Comunidades morais são
um conceito descendente da ideia de “little platoon” —pequeno pelotão— que
Edmundo Burke, no século 18, usava para descrever uma espécie de célula mater
da moral em sociedade.
O sociólogo americano
Robert Wuthnow publicou, em 2018, um livro que deveria servir de exemplo para
nossos intelectuais preguiçosos que repousam na ideologia em vez de trabalhar.
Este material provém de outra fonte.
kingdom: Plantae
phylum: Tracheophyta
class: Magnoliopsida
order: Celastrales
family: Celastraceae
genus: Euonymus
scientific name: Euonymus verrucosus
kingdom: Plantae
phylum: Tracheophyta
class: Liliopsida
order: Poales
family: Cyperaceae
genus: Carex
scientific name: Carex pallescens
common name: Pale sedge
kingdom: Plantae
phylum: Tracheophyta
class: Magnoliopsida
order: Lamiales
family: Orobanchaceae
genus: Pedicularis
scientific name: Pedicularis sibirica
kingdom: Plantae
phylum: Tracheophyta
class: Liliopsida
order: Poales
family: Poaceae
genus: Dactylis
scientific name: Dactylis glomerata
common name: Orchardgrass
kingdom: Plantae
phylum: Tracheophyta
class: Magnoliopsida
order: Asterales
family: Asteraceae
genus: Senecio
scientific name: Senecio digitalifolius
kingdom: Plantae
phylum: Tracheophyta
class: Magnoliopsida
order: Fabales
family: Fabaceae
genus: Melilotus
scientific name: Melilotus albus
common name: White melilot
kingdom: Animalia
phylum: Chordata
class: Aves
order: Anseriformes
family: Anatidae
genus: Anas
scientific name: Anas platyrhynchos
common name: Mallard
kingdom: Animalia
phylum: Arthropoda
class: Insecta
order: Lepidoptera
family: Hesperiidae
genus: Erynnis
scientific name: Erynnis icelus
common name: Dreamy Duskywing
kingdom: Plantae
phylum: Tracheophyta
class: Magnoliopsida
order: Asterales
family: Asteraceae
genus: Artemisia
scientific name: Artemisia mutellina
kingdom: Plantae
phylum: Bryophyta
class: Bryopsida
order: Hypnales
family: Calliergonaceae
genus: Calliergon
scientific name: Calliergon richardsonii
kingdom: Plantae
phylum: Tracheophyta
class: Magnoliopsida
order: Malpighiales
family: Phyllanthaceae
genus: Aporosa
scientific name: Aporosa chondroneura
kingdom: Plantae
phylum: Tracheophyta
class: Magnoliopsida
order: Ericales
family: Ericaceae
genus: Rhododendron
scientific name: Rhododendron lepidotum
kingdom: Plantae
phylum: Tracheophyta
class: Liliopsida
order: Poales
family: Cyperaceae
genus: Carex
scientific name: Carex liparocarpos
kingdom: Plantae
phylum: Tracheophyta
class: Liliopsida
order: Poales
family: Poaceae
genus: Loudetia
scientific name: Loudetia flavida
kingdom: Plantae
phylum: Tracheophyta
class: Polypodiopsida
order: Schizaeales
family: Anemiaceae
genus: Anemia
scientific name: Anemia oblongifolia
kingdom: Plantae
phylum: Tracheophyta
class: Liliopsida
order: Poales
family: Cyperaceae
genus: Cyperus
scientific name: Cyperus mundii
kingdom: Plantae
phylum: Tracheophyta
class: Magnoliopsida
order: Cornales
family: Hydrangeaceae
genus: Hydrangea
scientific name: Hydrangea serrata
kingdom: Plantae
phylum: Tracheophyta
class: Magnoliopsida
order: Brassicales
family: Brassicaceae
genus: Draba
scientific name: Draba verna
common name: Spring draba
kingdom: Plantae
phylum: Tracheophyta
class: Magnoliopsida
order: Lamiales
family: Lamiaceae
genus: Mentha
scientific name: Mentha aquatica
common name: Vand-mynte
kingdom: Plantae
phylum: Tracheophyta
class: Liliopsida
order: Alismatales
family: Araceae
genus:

“The Left Behind , Decline and Rage in Small-Town America” —os abandonados,
declínio e fúria na América profunda, numa tradução selvagem.
Trata-se de um estudo
empírico, a base de um dossiê de entrevistas com a população da América
profunda, aquela mesma que passamos o tempo todo a xingar de trumpistas,
fascistas, racistas, misóginos. Não que tais adjetivos não caibam a eles, em
alguma medida. Mas eles são muito mais que isso e muito mais nuançados.
Enquanto não
aprendermos a entender as nuances do perfil dessa população furiosa e
identificada com populismos a direita, não seremos capazes de honrar a nossa
função de agentes do pensamento público.
“Comunidades morais” é
o conceito que Wuthnow —ele mesmo um confesso liberal, ou seja, membro da elite
acadêmica de esquerda da Yvi League, termo usado para as universidades de ricos
nos Estados Unidos— usa para descrever o que seriam essas pequenas localidades
rurais americanas de “ultradireita”. A América rural, como ele diz.
Uma rede de pequenas
empresas de todos os tipos, pequenos fazendeiros, pequenos comerciantes,
escolas provincianas, templos religiosos tocados pela própria população, que
compõem aquilo que o brilhante economista americano Thorstein Veblen
considerava a grande riqueza social e econômica da América. Essa rede é a
América profunda, distante das costas e das modas intelectuais que nelas
habitam.
A tese de Wuthnow é
que essas comunidades se sentem cercadas e atacadas pelas transformações que
põem em risco seus modos de viver. Muitas das suas pequenas cidades passam por
perdas econômicas importantes —não todas— o que agrava o sentimento de destruição
de todo um tecido social ancestral que eles valorizam e no qual se reconhecem.
A “pauta de costumes,”
como se fala entre nós, os preocupa —temas como aborto, drogas, casamento gay e
similares— e são objeto de combate, principalmente ali onde se reúnem, nas
igrejas.
Mas, mesmo esse
“combate” é mais nuançado do que parece quando pensamos neles como “adoradores
de Hitler”, como diz a indústria de fake news da esquerda. Quem pensa que só há
fake news de direita é um idiota em política contemporânea.
As opiniões são
múltiplas e contraditórias, como as reais opiniões são, principalmente quando
envolvem pessoas do seu círculo de afetos que fizeram um aborto ou são gays.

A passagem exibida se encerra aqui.